━━━ Given entries ━━━

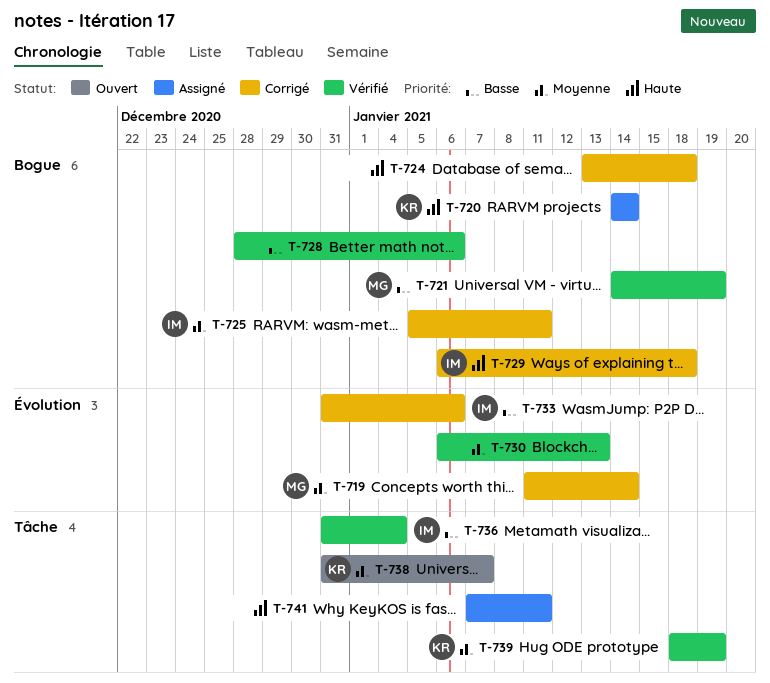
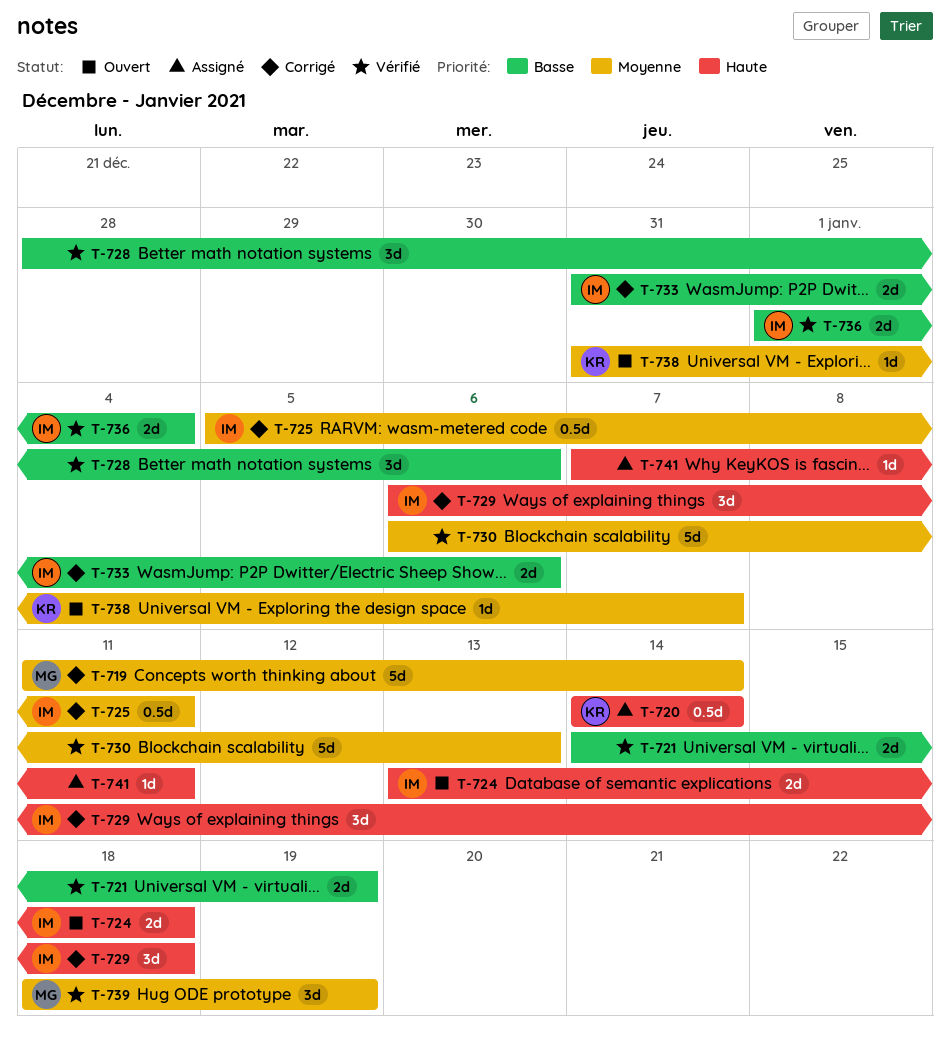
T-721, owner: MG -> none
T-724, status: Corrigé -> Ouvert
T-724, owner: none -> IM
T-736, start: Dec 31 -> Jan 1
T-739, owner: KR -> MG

━━━
━━━ Given entries ━━━

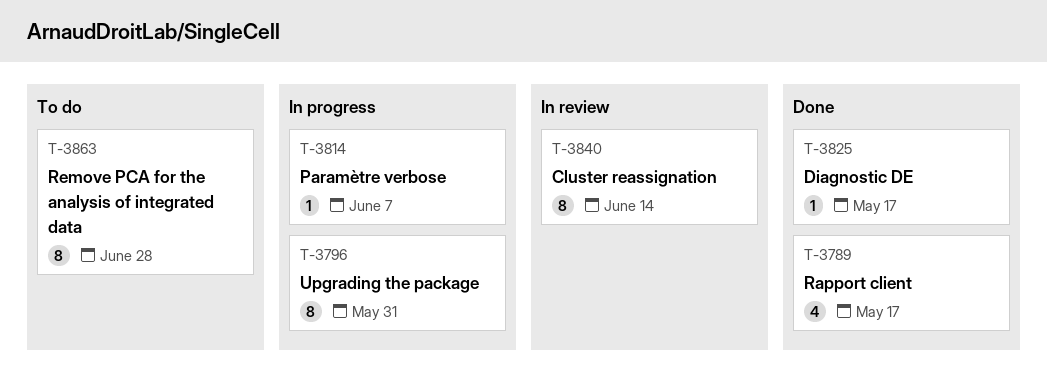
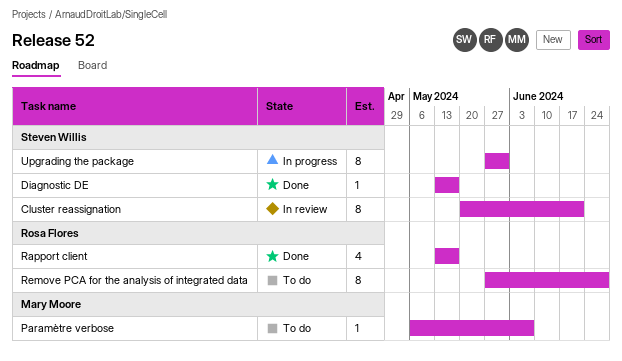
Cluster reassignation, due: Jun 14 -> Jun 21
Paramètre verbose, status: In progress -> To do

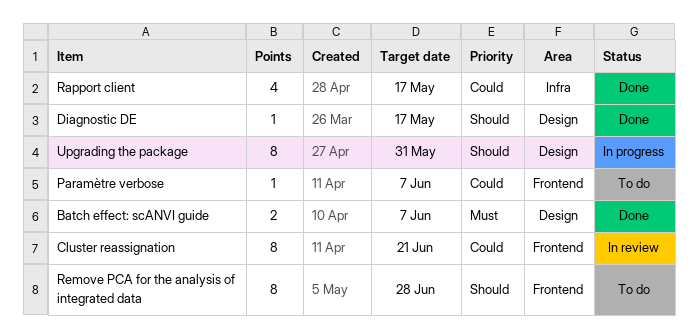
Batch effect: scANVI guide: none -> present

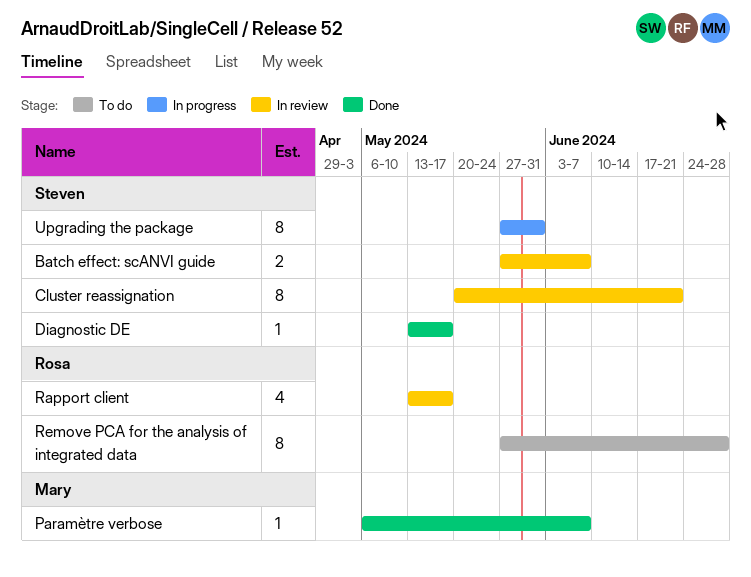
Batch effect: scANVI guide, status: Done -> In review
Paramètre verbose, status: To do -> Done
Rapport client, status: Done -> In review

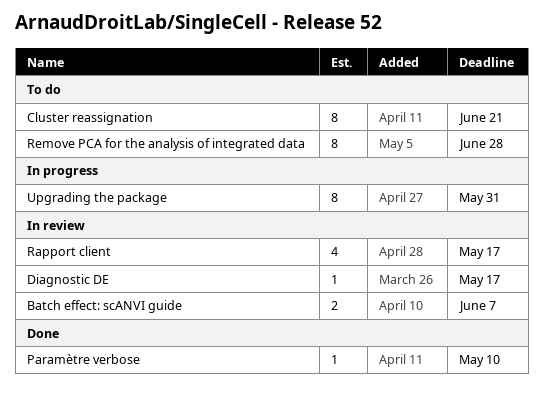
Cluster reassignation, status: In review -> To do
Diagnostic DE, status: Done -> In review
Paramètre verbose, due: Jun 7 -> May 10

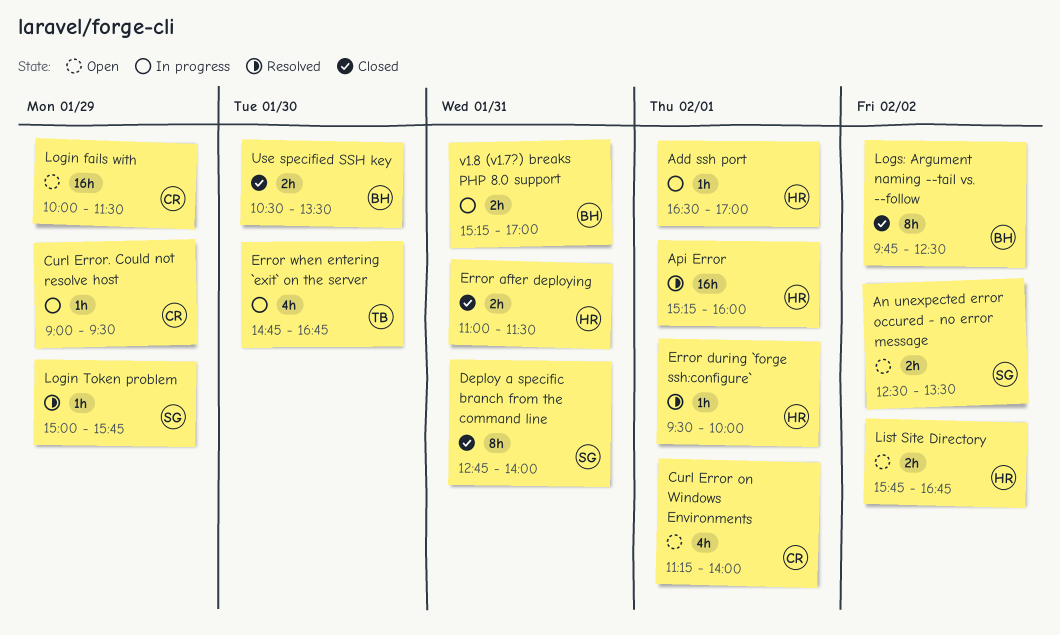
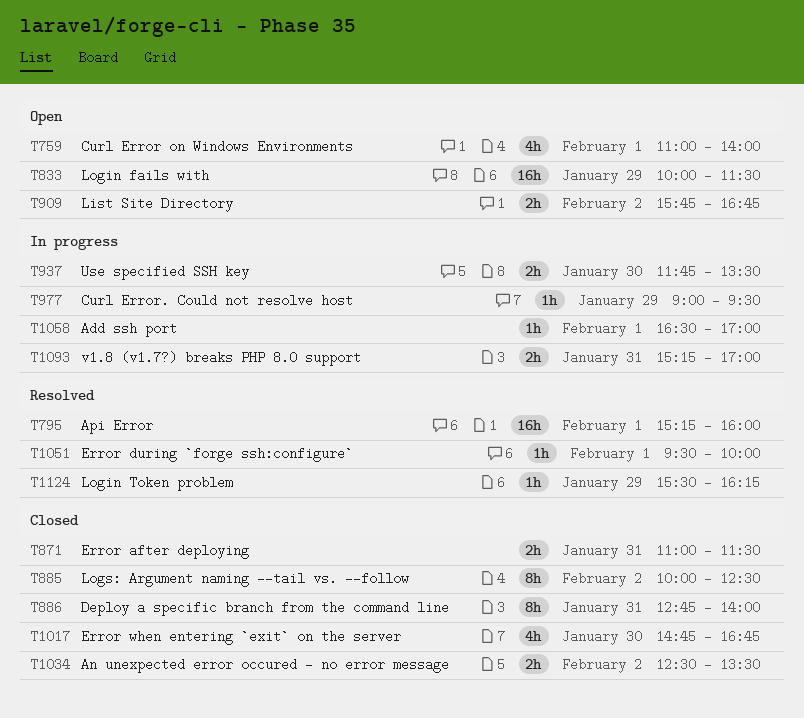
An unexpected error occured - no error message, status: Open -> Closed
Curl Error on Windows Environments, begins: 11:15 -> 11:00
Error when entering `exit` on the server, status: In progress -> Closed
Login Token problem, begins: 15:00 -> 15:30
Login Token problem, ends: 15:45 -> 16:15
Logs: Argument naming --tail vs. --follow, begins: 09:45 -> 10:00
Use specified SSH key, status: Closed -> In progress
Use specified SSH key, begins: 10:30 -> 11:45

━━━

Activity
Only the lines above starting with the line with "Paramètre verbose, status: In" and going on through the line with "Curl Error on" belong in the answer; repeat them exactly, minus any picture.

Written reply
Paramètre verbose, status: In progress -> To do

Batch effect: scANVI guide: none -> present

Batch effect: scANVI guide, status: Done -> In review
Paramètre verbose, status: To do -> Done
Rapport client, status: Done -> In review

Cluster reassignation, status: In review -> To do
Diagnostic DE, status: Done -> In review
Paramètre verbose, due: Jun 7 -> May 10

An unexpected error occured - no error message, status: Open -> Closed
Curl Error on Windows Environments, begins: 11:15 -> 11:00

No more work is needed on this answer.